After spending 10 years as an Intensive Care nurse in London and Bristol, Dr Rachael Newberry made a big career change in 1995 and attended university as a mature student to study English. She has been working in the Department of Theatre and Performance at Goldsmiths since 2005 and has specific teaching interests in feminist and critical theory, Shakespeare studies, and Post War British Theatre. Her research interests include gastro-criticism, the body and themes of consumption and self-denial.
◇ ◇ ◇
## ASSIGNED TASK 1
Summarize the biography above in two sentences.
## ASSIGNED TASK 2
Reproduce the part of the biography above between "After spending 10" and "consumption and self-denial.", inclusive.
## ASSIGNED TASK 3
According to the biography above, in what year did Dr Rachael Newberry start working in the Department of Theatre and Performance at Goldsmiths?
◇ ◇ ◇
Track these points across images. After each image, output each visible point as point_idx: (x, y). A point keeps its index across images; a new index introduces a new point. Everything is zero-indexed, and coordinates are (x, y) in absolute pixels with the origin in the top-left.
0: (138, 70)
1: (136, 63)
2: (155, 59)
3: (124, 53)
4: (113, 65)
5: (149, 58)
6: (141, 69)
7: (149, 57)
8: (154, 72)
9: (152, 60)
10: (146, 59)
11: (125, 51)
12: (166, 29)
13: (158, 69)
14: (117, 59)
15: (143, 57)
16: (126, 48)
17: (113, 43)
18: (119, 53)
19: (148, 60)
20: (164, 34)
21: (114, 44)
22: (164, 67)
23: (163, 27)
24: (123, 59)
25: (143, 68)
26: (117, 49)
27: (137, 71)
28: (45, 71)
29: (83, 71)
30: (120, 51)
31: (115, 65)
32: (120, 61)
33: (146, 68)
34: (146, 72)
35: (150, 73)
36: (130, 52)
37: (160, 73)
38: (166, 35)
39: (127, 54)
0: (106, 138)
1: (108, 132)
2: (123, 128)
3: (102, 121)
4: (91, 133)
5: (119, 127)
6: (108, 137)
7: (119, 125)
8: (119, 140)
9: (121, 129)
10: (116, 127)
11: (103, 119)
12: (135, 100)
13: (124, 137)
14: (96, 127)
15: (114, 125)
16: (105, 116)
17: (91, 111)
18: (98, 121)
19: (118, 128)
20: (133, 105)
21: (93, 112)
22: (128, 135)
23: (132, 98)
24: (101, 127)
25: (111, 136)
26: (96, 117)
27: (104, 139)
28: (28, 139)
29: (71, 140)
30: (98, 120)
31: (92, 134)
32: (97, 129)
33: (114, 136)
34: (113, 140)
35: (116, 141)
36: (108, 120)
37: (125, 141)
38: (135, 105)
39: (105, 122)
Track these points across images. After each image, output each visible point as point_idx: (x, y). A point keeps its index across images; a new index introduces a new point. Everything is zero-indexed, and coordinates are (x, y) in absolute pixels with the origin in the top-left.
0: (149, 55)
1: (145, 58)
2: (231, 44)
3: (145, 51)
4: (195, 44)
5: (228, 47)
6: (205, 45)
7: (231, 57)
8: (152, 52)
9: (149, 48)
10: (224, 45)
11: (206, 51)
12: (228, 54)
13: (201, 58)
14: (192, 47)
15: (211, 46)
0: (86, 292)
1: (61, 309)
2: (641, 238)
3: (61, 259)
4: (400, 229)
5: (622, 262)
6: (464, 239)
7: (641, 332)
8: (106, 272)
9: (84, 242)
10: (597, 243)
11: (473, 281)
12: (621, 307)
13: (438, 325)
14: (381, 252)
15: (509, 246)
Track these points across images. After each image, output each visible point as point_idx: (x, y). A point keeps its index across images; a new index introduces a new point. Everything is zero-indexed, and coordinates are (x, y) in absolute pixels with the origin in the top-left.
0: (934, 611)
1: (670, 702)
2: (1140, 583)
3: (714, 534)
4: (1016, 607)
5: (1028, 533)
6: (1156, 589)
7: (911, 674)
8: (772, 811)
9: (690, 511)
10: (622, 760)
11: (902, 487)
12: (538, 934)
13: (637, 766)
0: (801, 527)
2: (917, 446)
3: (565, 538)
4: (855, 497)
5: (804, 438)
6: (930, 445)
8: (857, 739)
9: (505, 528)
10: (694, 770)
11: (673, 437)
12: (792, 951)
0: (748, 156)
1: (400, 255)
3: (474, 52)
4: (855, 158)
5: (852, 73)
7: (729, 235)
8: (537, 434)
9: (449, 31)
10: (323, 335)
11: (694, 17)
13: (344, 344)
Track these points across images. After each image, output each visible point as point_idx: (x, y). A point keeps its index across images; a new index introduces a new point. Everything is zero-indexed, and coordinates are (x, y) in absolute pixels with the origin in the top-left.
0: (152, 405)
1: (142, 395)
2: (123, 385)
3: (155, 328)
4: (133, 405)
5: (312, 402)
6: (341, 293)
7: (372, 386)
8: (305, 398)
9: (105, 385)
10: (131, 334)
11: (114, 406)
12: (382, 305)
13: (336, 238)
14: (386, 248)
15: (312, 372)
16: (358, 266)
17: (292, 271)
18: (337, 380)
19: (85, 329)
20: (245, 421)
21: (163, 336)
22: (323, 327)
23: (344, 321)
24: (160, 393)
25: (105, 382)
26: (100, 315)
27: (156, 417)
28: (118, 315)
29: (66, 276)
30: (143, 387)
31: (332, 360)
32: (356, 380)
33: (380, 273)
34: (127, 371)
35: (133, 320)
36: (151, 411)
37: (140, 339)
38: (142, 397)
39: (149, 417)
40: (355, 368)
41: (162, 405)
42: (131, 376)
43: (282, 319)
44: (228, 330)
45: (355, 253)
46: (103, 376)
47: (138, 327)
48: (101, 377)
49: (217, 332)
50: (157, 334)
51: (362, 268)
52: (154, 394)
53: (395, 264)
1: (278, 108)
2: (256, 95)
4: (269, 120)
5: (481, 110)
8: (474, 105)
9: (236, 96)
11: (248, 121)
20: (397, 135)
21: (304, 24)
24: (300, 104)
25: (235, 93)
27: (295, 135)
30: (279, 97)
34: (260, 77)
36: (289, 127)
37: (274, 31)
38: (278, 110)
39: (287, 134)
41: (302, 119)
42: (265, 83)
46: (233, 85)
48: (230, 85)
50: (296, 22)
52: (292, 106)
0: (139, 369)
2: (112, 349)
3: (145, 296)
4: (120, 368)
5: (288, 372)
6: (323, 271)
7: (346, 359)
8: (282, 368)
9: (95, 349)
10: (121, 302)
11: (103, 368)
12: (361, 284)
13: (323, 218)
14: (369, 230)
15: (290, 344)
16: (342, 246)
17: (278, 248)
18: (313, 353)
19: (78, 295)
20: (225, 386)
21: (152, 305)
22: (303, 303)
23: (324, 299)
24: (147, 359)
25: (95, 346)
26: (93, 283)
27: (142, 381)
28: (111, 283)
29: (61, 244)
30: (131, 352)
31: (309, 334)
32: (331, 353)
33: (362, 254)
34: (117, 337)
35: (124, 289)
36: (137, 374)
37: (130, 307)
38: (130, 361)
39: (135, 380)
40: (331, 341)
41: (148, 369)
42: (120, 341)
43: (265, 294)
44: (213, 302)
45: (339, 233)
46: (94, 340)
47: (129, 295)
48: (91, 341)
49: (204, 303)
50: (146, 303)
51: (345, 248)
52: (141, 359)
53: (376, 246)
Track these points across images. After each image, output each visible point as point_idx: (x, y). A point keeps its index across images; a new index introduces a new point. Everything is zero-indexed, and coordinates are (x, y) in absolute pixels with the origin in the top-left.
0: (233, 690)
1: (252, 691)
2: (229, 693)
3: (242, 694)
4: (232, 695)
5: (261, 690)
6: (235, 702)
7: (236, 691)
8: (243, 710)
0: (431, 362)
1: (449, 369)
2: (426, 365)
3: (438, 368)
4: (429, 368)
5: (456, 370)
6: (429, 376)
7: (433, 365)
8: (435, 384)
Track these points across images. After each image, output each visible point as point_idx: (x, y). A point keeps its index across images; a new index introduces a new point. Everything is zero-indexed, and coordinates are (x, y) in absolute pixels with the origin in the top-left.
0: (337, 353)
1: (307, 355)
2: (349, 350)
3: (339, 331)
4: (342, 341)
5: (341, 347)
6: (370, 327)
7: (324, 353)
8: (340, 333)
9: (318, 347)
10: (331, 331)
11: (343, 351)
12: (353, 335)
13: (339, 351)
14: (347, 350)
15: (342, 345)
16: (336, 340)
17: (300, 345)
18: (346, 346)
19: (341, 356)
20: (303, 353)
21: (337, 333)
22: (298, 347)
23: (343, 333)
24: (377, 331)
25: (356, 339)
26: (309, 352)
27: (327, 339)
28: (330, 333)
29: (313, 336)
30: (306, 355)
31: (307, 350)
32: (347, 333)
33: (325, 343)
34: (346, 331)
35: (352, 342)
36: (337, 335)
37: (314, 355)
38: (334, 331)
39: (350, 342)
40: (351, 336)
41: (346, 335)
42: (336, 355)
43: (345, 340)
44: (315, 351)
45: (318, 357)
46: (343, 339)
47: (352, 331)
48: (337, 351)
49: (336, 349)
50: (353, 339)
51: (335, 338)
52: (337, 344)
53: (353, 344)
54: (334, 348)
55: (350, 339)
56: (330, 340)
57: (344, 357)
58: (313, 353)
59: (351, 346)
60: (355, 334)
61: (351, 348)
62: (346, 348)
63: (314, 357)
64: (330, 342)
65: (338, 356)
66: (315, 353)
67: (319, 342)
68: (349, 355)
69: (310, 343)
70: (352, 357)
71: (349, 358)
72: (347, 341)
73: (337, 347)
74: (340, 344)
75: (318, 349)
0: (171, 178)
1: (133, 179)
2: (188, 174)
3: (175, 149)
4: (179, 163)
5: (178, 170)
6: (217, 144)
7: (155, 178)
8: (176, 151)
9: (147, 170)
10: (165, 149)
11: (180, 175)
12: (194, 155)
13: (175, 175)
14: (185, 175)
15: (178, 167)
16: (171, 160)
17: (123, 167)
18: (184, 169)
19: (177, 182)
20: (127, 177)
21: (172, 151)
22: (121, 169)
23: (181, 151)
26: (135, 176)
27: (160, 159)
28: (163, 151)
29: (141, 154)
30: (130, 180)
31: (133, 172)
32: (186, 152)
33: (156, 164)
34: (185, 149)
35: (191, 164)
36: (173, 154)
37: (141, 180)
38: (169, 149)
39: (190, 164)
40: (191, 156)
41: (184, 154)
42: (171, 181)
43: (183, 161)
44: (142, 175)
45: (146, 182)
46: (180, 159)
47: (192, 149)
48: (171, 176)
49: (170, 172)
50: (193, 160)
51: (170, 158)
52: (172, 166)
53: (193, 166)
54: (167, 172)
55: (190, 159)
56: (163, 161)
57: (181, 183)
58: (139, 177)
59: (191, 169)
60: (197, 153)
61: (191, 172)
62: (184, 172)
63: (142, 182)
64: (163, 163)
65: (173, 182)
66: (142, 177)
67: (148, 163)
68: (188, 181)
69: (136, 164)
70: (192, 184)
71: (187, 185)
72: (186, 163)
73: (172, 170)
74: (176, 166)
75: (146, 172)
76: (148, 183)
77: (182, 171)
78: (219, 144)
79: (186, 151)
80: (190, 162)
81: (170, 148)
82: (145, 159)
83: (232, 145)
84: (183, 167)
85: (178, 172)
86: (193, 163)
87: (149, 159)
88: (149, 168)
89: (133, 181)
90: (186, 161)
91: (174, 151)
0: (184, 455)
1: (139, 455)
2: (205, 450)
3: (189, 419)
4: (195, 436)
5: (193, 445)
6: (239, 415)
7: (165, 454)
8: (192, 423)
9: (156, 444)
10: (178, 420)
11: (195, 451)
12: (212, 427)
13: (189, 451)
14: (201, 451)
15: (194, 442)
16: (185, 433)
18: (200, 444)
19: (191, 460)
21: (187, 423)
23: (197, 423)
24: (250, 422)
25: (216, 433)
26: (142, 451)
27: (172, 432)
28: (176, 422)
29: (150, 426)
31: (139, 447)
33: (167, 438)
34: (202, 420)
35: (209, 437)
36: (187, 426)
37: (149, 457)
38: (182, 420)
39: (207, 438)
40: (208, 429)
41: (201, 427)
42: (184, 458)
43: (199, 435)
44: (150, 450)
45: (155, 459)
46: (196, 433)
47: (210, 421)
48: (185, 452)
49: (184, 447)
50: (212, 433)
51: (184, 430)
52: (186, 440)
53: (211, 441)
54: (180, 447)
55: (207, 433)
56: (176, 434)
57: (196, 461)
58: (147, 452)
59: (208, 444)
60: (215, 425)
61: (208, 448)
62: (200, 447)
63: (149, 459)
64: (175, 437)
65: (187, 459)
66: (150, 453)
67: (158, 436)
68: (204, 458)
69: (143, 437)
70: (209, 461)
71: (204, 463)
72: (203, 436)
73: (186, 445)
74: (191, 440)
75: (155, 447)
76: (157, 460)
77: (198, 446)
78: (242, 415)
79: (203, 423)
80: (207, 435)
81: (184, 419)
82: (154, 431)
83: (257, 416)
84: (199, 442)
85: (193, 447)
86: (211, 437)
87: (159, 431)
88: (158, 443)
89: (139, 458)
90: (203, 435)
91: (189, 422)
◇ ◇ ◇
## RESPONSE BOX 1
Dr Rachael Newberry worked for 10 years as an Intensive Care nurse in London and Bristol, then changed careers in 1995 by attending university as a mature student to study English. Since 2005 she has worked in the Department of Theatre and Performance at Goldsmiths, teaching feminist and critical theory, Shakespeare studies, and Post War British Theatre, and researching gastro-criticism, the body, and themes of consumption and self-denial.

## RESPONSE BOX 2
After spending 10 years as an Intensive Care nurse in London and Bristol, Dr Rachael Newberry made a big career change in 1995 and attended university as a mature student to study English. She has been working in the Department of Theatre and Performance at Goldsmiths since 2005 and has specific teaching interests in feminist and critical theory, Shakespeare studies, and Post War British Theatre. Her research interests include gastro-criticism, the body and themes of consumption and self-denial.

## RESPONSE BOX 3
2005